§ TEXTE SOURCE:

************

Jacques HAINARD

Cet ethnologue, personnage singulier, qui a exercé les fonctions de conservateur et de directeur de musée d’ethnographie, a aimé bousculer l’ordre établi et les conventions d’un métier, non tant par provocation gratuite que poussé par la conviction que l’ethnologie n’est pas uniquement un retour sur le passé ou un regard sur l’ailleurs, mais concerne de très près chaque être humain de notre temps. La formation du regard, l'art, le rôle du musée et celui du conservateur, les objets, les expositions, la beauté, tous ces concepts sont soumis par lui à la question. Sa formation initiale est littéraire, à l’université de Neuchâtel en Suisse, mais l’ethnologie fait partie de son cursus d’études. Il est conservateur au musée d’ethnographie de Bâle, il voyage
de 1971 à 1973 en tant que chercheur au Congo au moment où ce dernier est rebaptisé Zaïre, il médite sur l’Afrique fantôme de Michel Leiris qui relate la mission Dakar-Djibouti avec Marcel Griaule en 1931-33, il prend la direction du musée d’ethnographie de Neuchâtel, puis de celui de Genève. Identité, exotisme, modernité, sont trois mots que Jacques Hainard n’aime pas beaucoup mais aime à oublier. Pourtant sa pratique ethnographique et muséale le porte à réfléchir constamment à ces notions. Lui, il pratique depuis longtemps ce qu’il appelle une « muséologie de la rupture ». Il remet en cause la notion d’exposition, il revendique la subjectivité dans l’action de mettre en scène un thème, il triture les objets, il questionne les collections du musée, il bannit l’ethnocentrisme, il interroge la dimension politique de son activité. Lorsqu’on demande à Jacques Hainard quels sont ses outils
méthodologiques, il répond : « l’ironie, l’humour, la dérision et l’auto-dérision, seules balises qui restent aujourd’hui pertinentes pour la construction des sciences humaines. » Car son grand centre d’intérêt, c’est la connaissance de l’humain.

************

§ DONNÉES EXTRAITES:

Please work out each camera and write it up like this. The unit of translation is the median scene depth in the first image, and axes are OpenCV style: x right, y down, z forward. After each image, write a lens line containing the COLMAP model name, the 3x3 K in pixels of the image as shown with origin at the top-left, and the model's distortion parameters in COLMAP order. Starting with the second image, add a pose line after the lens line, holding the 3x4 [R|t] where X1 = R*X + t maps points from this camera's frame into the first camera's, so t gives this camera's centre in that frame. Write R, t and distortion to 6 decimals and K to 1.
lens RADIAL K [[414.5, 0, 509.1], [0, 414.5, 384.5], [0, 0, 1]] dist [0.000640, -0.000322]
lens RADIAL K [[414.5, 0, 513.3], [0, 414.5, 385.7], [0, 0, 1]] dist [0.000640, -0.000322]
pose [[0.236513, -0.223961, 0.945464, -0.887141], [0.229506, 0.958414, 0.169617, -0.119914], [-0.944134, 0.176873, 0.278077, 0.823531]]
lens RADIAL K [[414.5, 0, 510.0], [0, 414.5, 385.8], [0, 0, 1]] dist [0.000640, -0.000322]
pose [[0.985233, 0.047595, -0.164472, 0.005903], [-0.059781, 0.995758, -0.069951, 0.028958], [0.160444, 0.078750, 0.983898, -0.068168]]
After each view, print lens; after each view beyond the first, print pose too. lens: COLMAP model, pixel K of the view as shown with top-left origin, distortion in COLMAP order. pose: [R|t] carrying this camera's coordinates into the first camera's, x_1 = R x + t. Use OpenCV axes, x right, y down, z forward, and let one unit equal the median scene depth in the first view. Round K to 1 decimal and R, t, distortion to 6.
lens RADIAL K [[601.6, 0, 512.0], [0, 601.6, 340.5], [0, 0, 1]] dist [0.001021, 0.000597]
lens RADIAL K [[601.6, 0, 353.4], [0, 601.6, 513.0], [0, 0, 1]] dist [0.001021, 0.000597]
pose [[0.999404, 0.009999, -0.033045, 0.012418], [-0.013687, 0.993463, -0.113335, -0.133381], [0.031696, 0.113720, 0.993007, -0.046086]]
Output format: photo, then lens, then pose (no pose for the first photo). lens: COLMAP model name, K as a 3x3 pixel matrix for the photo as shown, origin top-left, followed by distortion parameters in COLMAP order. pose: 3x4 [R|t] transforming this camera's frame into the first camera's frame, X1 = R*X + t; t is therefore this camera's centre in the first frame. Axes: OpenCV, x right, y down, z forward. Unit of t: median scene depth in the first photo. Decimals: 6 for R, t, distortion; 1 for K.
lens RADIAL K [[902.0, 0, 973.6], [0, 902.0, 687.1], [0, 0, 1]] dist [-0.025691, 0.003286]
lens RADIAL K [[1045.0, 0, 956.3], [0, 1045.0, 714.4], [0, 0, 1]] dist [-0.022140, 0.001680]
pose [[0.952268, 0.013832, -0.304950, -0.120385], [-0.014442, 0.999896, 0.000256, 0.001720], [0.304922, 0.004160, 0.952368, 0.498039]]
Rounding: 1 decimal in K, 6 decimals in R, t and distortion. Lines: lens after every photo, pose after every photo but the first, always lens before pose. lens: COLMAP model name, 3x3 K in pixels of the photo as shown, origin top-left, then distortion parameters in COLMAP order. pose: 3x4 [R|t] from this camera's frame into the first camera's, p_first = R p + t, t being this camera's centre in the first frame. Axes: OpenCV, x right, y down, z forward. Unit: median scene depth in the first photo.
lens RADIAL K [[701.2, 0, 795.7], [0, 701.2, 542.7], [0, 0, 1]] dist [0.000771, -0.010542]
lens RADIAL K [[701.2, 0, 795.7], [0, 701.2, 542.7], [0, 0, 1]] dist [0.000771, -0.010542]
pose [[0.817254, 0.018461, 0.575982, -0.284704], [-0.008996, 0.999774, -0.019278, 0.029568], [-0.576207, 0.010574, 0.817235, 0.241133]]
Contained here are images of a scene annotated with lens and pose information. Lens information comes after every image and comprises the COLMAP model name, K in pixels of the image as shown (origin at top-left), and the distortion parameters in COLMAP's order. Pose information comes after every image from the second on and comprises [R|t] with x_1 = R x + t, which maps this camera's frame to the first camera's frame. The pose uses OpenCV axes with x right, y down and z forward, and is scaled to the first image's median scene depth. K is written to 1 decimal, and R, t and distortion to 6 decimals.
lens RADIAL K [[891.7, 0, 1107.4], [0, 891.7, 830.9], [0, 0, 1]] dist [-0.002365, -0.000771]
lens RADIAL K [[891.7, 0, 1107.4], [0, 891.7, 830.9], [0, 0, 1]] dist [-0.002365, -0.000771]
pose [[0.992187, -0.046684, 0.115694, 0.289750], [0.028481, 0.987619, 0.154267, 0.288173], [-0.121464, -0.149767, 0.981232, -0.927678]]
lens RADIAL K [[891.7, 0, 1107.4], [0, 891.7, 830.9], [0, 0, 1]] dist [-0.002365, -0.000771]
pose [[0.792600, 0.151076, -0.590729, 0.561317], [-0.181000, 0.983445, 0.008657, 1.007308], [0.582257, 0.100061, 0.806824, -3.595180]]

************

§ TÂCHE À TRAITER:
Selon le texte sur Jacques Hainard, qu'est-ce qui l'a poussé à bousculer l'ordre établi et les conventions de son métier ? Répondez en une à trois phrases. Répondez en vous fondant uniquement sur le texte.

§ ZONE DE RÉPONSE:
Il ne le faisait pas par provocation gratuite. Il était poussé par la conviction que l'ethnologie n'est pas seulement un retour sur le passé ou un regard sur l'ailleurs, mais qu'elle concerne de très près chaque être humain de notre temps.